ChaosMesh has one of the best introductions to the concepts of chaos engineering we’ve found. If you haven’t even started reading about and understanding the practice of chaos engineering, start here for an explanation of the terms you will see in products and projects that implement cloud-native chaos engineering. The ChaosMesh product (from the same team who wrote the post) is capable of running some of the most sophisticated attacks possible, including complex experiments running against specific nodes, AWS accounts, and K8s pods, all at the same time.
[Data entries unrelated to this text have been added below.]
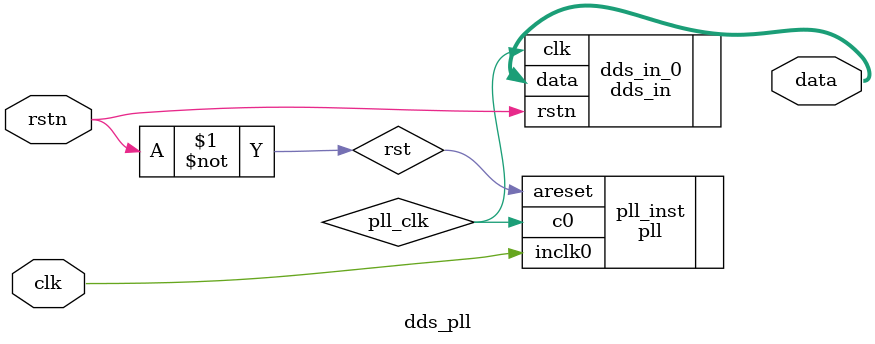
<source format=v>
module dds_pll(
    input   wire    clk,rstn,
    output  wire    [7:0]data
);

wire pll_clk;
wire rst;
assign rst = ~rstn;

dds_in dds_in_0
(
    .clk(pll_clk),
    .rstn(rstn),
    .data(data)
);

pll	pll_inst (
	.areset ( rst ),
	.inclk0 ( clk ),
	.c0 ( pll_clk )
	);



endmodule
</source>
Litmus is a Chaos Engineering CNCF Sandbox project sponsored by MayaData (makers of OpenEBS). One of the compelling features of the Litmus project is ChaosHub, which is a place to find existing Chaos experiments to run. The product is very capable, and the centralized, public “hub” where you can find mature experiments to run against various software in Kubernetes might be a good reason to choose this platform as part of any chaos story. There’s not a lot in the ChaosHub yet, but it was just accepted as a CNCF project recently, so keep an eye on this one.
Gremlin is one of the commercial platforms that is well known in the chaos engineering ecosystem. They’ve created a Kubernetes-native solution that retains all of the capabilities of their core platform, but can target Kubernetes specific objects also, such as pods and deployments. While not open source, this is a commercial offering worth checking out.
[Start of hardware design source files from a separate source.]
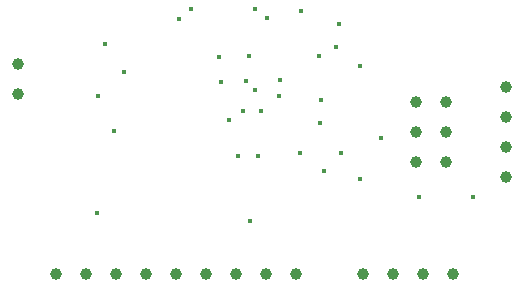
<source format=gbr>
%TF.GenerationSoftware,KiCad,Pcbnew,8.0.7*%
%TF.CreationDate,2025-02-10T19:55:48+01:00*%
%TF.ProjectId,0004-MCU-Datalogger,30303034-2d4d-4435-952d-446174616c6f,1*%
%TF.SameCoordinates,Original*%
%TF.FileFunction,Plated,1,2,PTH,Drill*%
%TF.FilePolarity,Positive*%
%FSLAX46Y46*%
G04 Gerber Fmt 4.6, Leading zero omitted, Abs format (unit mm)*
G04 Created by KiCad (PCBNEW 8.0.7) date 2025-02-10 19:55:48*
%MOMM*%
%LPD*%
G01*
G04 APERTURE LIST*
%TA.AperFunction,ViaDrill*%
%ADD10C,0.400000*%
%TD*%
%TA.AperFunction,ComponentDrill*%
%ADD11C,1.000000*%
%TD*%
G04 APERTURE END LIST*
D10*
X131084068Y-80515000D03*
X131216400Y-70665000D03*
X131826000Y-66192400D03*
X132537200Y-73609200D03*
X133400800Y-68605000D03*
X138074400Y-64109600D03*
X139090400Y-63246000D03*
X141408199Y-67313199D03*
X141579600Y-69425000D03*
X142290800Y-72685000D03*
X143020001Y-75683304D03*
X143510000Y-71882000D03*
X143694740Y-69383575D03*
X143967200Y-67208400D03*
X144068800Y-81229200D03*
X144526000Y-63246000D03*
X144526000Y-70104000D03*
X144729200Y-75700000D03*
X145029347Y-71886653D03*
X145542000Y-64025000D03*
X146558000Y-70612000D03*
X146621000Y-69240400D03*
X148285200Y-75475000D03*
X148386800Y-63437000D03*
X149906147Y-67254547D03*
X150012400Y-72898000D03*
X150063200Y-70975000D03*
X150368000Y-76962000D03*
X151333200Y-66446400D03*
X151638000Y-64516000D03*
X151791300Y-75475001D03*
X153365200Y-68079547D03*
X153365200Y-77687000D03*
X155194000Y-74168000D03*
X158394400Y-79146400D03*
X162915600Y-79146400D03*
D11*
%TO.C,BT1*%
X124460000Y-67945000D03*
X124460000Y-70485000D03*
%TO.C,J3*%
X127645000Y-85725000D03*
X130185000Y-85725000D03*
X132725000Y-85725000D03*
X135265000Y-85725000D03*
X137805000Y-85725000D03*
X140345000Y-85725000D03*
X142885000Y-85725000D03*
X145425000Y-85725000D03*
X147965000Y-85725000D03*
%TO.C,J2*%
X153670000Y-85725000D03*
X156210000Y-85725000D03*
%TO.C,J4*%
X158115000Y-71105000D03*
X158115000Y-73645000D03*
X158115000Y-76185000D03*
%TO.C,J2*%
X158750000Y-85725000D03*
%TO.C,J4*%
X160655000Y-71105000D03*
X160655000Y-73645000D03*
X160655000Y-76185000D03*
%TO.C,J2*%
X161290000Y-85725000D03*
%TO.C,J1*%
X165735000Y-69850000D03*
X165735000Y-72390000D03*
X165735000Y-74930000D03*
X165735000Y-77470000D03*
M02*

</source>
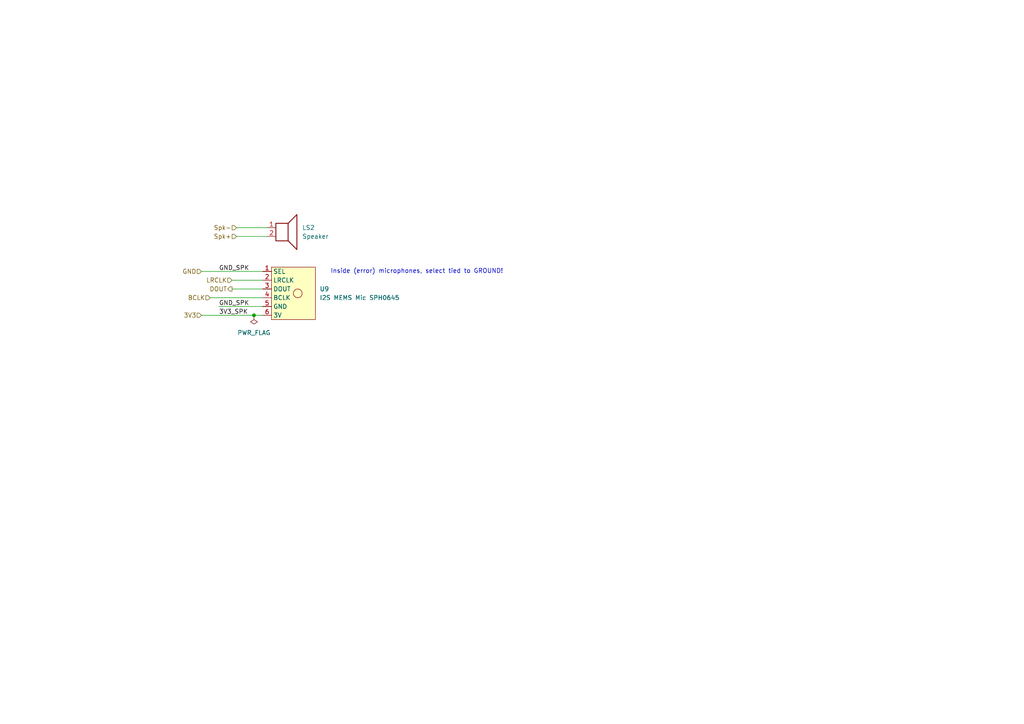
<source format=kicad_sch>
(kicad_sch
	(version 20231120)
	(generator "eeschema")
	(generator_version "8.0")
	(uuid "e1652afe-a715-4e8a-9b5a-d40e1ff00512")
	(paper "A4")
	
	(junction
		(at 73.66 91.44)
		(diameter 0)
		(color 0 0 0 0)
		(uuid "dd4d2650-d1d4-4ea6-82f4-a9a9050524a0")
	)
	(wire
		(pts
			(xy 68.58 66.04) (xy 77.47 66.04)
		)
		(stroke
			(width 0)
			(type default)
		)
		(uuid "134095ba-d8fa-43ba-affc-0d03e6c526b7")
	)
	(wire
		(pts
			(xy 67.31 83.82) (xy 76.2 83.82)
		)
		(stroke
			(width 0)
			(type default)
		)
		(uuid "140c0698-a42f-4012-8d38-5fd78d23b7e6")
	)
	(wire
		(pts
			(xy 60.96 86.36) (xy 76.2 86.36)
		)
		(stroke
			(width 0)
			(type default)
		)
		(uuid "40bba49d-82b9-4627-9626-ae57bc5b79d1")
	)
	(wire
		(pts
			(xy 68.58 68.58) (xy 77.47 68.58)
		)
		(stroke
			(width 0)
			(type default)
		)
		(uuid "4b3f926d-8275-4232-9e7f-9eb995832124")
	)
	(wire
		(pts
			(xy 67.31 81.28) (xy 76.2 81.28)
		)
		(stroke
			(width 0)
			(type default)
		)
		(uuid "66b87851-3703-4d5d-8706-83f0401a64c7")
	)
	(wire
		(pts
			(xy 73.66 91.44) (xy 76.2 91.44)
		)
		(stroke
			(width 0)
			(type default)
		)
		(uuid "788cfe07-2c98-4ef1-81e1-e483852f3137")
	)
	(wire
		(pts
			(xy 58.42 91.44) (xy 73.66 91.44)
		)
		(stroke
			(width 0)
			(type default)
		)
		(uuid "85d0e904-9d21-4886-8b3a-cecbfcdbff16")
	)
	(wire
		(pts
			(xy 63.5 88.9) (xy 76.2 88.9)
		)
		(stroke
			(width 0)
			(type default)
		)
		(uuid "b4290c8a-90a3-4017-b563-dc655d089fec")
	)
	(wire
		(pts
			(xy 58.42 78.74) (xy 76.2 78.74)
		)
		(stroke
			(width 0)
			(type default)
		)
		(uuid "e060b1c9-391d-41b0-b69e-65d823bbf8cf")
	)
	(text "Inside (error) microphones, select tied to GROUND!"
		(exclude_from_sim no)
		(at 120.904 78.74 0)
		(effects
			(font
				(size 1.27 1.27)
			)
		)
		(uuid "3427e540-0cbb-4144-9a2e-337c1fdc97bd")
	)
	(label "3V3_SPK"
		(at 63.5 91.44 0)
		(effects
			(font
				(size 1.27 1.27)
			)
			(justify left bottom)
		)
		(uuid "613ffb5a-5a3f-4a43-876e-10172acc66ad")
	)
	(label "GND_SPK"
		(at 63.5 78.74 0)
		(effects
			(font
				(size 1.27 1.27)
			)
			(justify left bottom)
		)
		(uuid "7a726544-9940-415d-984e-151e12db6dbd")
	)
	(label "GND_SPK"
		(at 63.5 88.9 0)
		(effects
			(font
				(size 1.27 1.27)
			)
			(justify left bottom)
		)
		(uuid "8535f25c-5f56-4ac7-9386-cd5701021f2b")
	)
	(hierarchical_label "Spk+"
		(shape input)
		(at 68.58 68.58 180)
		(effects
			(font
				(size 1.27 1.27)
			)
			(justify right)
		)
		(uuid "144eff55-8304-4fe4-a7b4-3f9ae134073c")
	)
	(hierarchical_label "DOUT"
		(shape output)
		(at 67.31 83.82 180)
		(effects
			(font
				(size 1.27 1.27)
			)
			(justify right)
		)
		(uuid "20f3e30f-88c1-44f6-973e-a9328a555939")
	)
	(hierarchical_label "GND"
		(shape input)
		(at 58.42 78.74 180)
		(effects
			(font
				(size 1.27 1.27)
			)
			(justify right)
		)
		(uuid "771f2877-b1ea-40cf-944d-2b06dc60bd7b")
	)
	(hierarchical_label "BCLK"
		(shape input)
		(at 60.96 86.36 180)
		(effects
			(font
				(size 1.27 1.27)
			)
			(justify right)
		)
		(uuid "7af4c921-b2d5-4dc8-a85d-8d447402422b")
	)
	(hierarchical_label "Spk-"
		(shape input)
		(at 68.58 66.04 180)
		(effects
			(font
				(size 1.27 1.27)
			)
			(justify right)
		)
		(uuid "a597b25a-8d19-4bea-afd0-e2e32a9541af")
	)
	(hierarchical_label "3V3"
		(shape input)
		(at 58.42 91.44 180)
		(effects
			(font
				(size 1.27 1.27)
			)
			(justify right)
		)
		(uuid "b4fbf566-fcde-4f77-a492-4ba7ead31ebf")
	)
	(hierarchical_label "LRCLK"
		(shape input)
		(at 67.31 81.28 180)
		(effects
			(font
				(size 1.27 1.27)
			)
			(justify right)
		)
		(uuid "dd16ebfc-9a47-41bc-b6aa-c32663285b4a")
	)
	(symbol
		(lib_id "Helmute:SPH0645")
		(at 86.36 85.09 0)
		(unit 1)
		(exclude_from_sim no)
		(in_bom yes)
		(on_board yes)
		(dnp no)
		(fields_autoplaced yes)
		(uuid "a4d15da4-cef7-4156-88da-55de3d59f4e2")
		(property "Reference" "U9"
			(at 92.71 83.8199 0)
			(effects
				(font
					(size 1.27 1.27)
				)
				(justify left)
			)
		)
		(property "Value" "I2S MEMS Mic SPH0645"
			(at 92.71 86.3599 0)
			(effects
				(font
					(size 1.27 1.27)
				)
				(justify left)
			)
		)
		(property "Footprint" "Helmute:I2S SPK0415HM4H"
			(at 86.36 85.09 0)
			(effects
				(font
					(size 1.27 1.27)
				)
				(hide yes)
			)
		)
		(property "Datasheet" ""
			(at 86.36 85.09 0)
			(effects
				(font
					(size 1.27 1.27)
				)
				(hide yes)
			)
		)
		(property "Description" ""
			(at 86.36 85.09 0)
			(effects
				(font
					(size 1.27 1.27)
				)
				(hide yes)
			)
		)
		(pin "2"
			(uuid "d4465044-e071-4c53-8d24-10d6f40ee250")
		)
		(pin "5"
			(uuid "d4aefd0d-851f-4816-b5f4-424c27b683f8")
		)
		(pin "4"
			(uuid "7a6326a7-b173-4adb-ac26-2478ce83e751")
		)
		(pin "3"
			(uuid "a70877fd-2a49-4e23-9829-89eda9331838")
		)
		(pin "6"
			(uuid "45daa316-0bbe-487b-ab09-cf130aff7ae0")
		)
		(pin "1"
			(uuid "42b76a41-02dc-46ee-8977-e9904ed0f193")
		)
		(instances
			(project ""
				(path "/35ee2b6a-12f6-4ad6-939d-22dc251f11ba/0b9cfacf-2554-48ba-84f8-3ad8c0a7d22d"
					(reference "U9")
					(unit 1)
				)
				(path "/35ee2b6a-12f6-4ad6-939d-22dc251f11ba/e9818ca3-dcf9-4eda-93fb-dccaa67175dd"
					(reference "U8")
					(unit 1)
				)
			)
		)
	)
	(symbol
		(lib_id "Device:Speaker")
		(at 82.55 66.04 0)
		(unit 1)
		(exclude_from_sim no)
		(in_bom yes)
		(on_board yes)
		(dnp no)
		(fields_autoplaced yes)
		(uuid "f2819870-f21c-4190-adba-6706c9d49a72")
		(property "Reference" "LS2"
			(at 87.63 66.0399 0)
			(effects
				(font
					(size 1.27 1.27)
				)
				(justify left)
			)
		)
		(property "Value" "Speaker"
			(at 87.63 68.5799 0)
			(effects
				(font
					(size 1.27 1.27)
				)
				(justify left)
			)
		)
		(property "Footprint" "Helmute:SpeakerConnections"
			(at 82.55 71.12 0)
			(effects
				(font
					(size 1.27 1.27)
				)
				(hide yes)
			)
		)
		(property "Datasheet" "~"
			(at 82.296 67.31 0)
			(effects
				(font
					(size 1.27 1.27)
				)
				(hide yes)
			)
		)
		(property "Description" "Speaker"
			(at 82.55 66.04 0)
			(effects
				(font
					(size 1.27 1.27)
				)
				(hide yes)
			)
		)
		(pin "1"
			(uuid "8a1cf41d-5ba3-4560-9fa5-f9688fdab162")
		)
		(pin "2"
			(uuid "37f7f344-4111-41be-be51-96ccaa438653")
		)
		(instances
			(project ""
				(path "/35ee2b6a-12f6-4ad6-939d-22dc251f11ba/0b9cfacf-2554-48ba-84f8-3ad8c0a7d22d"
					(reference "LS2")
					(unit 1)
				)
				(path "/35ee2b6a-12f6-4ad6-939d-22dc251f11ba/e9818ca3-dcf9-4eda-93fb-dccaa67175dd"
					(reference "LS1")
					(unit 1)
				)
			)
		)
	)
	(symbol
		(lib_id "power:PWR_FLAG")
		(at 73.66 91.44 180)
		(unit 1)
		(exclude_from_sim no)
		(in_bom yes)
		(on_board yes)
		(dnp no)
		(fields_autoplaced yes)
		(uuid "f4ccaebc-6921-4eea-adfb-b3bdc0a4188d")
		(property "Reference" "#FLG03"
			(at 73.66 93.345 0)
			(effects
				(font
					(size 1.27 1.27)
				)
				(hide yes)
			)
		)
		(property "Value" "PWR_FLAG"
			(at 73.66 96.52 0)
			(effects
				(font
					(size 1.27 1.27)
				)
			)
		)
		(property "Footprint" ""
			(at 73.66 91.44 0)
			(effects
				(font
					(size 1.27 1.27)
				)
				(hide yes)
			)
		)
		(property "Datasheet" "~"
			(at 73.66 91.44 0)
			(effects
				(font
					(size 1.27 1.27)
				)
				(hide yes)
			)
		)
		(property "Description" "Special symbol for telling ERC where power comes from"
			(at 73.66 91.44 0)
			(effects
				(font
					(size 1.27 1.27)
				)
				(hide yes)
			)
		)
		(pin "1"
			(uuid "1486684b-123e-4153-8b6a-b43adb9983c8")
		)
		(instances
			(project ""
				(path "/35ee2b6a-12f6-4ad6-939d-22dc251f11ba/0b9cfacf-2554-48ba-84f8-3ad8c0a7d22d"
					(reference "#FLG03")
					(unit 1)
				)
				(path "/35ee2b6a-12f6-4ad6-939d-22dc251f11ba/e9818ca3-dcf9-4eda-93fb-dccaa67175dd"
					(reference "#FLG02")
					(unit 1)
				)
			)
		)
	)
)

</source>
A fun introduction to the concepts of chaos engineering by playing a game. Your real chaos engineering story on Kubernetes will be automated, scheduled and much more elaborate, but if you want to experience the feeling of randomness and helplessness that you should be comfortable with, give this a try. Load the pods and destroy one, and see what breaks. Ok, don’t actually try this in production until you have some confidence that everything will reschedule and you won’t create an outage. 👾
ChaosKube doesn’t let you schedule or plan any sophisticated attacks, it simply kills a pod every 10 minutes, all day long. We’ve included ChaosKube in the list because it’s local to your cluster, super easy to set up, and pods are already restarting in your cluster. This just increases the frequency of the restarts. If you don’t have anything else running chaos experiments in your cluster today, start here. 💀
Chaos Mesh is a Kubernetes Operator that implements a controller capabilities of sophisticated attacks on your Kubernetes cluster, not to be confused with the ChaosMesh product mentioned in the first link of this issue. While it can kill pods, Chaos Mesh can simulate I/O slowdowns and more. Sponsored by the developers of TiDB, this is another example of a chaos engineering tool created by a software vendor who normally focuses on persistent storage. Maybe storage is just hard and needs resiliency. ⚙
We agree. While sandbox projects might be pretty early and don’t have a lot of adoption, watch this space for trends and early insights into what’s going to be common in the future.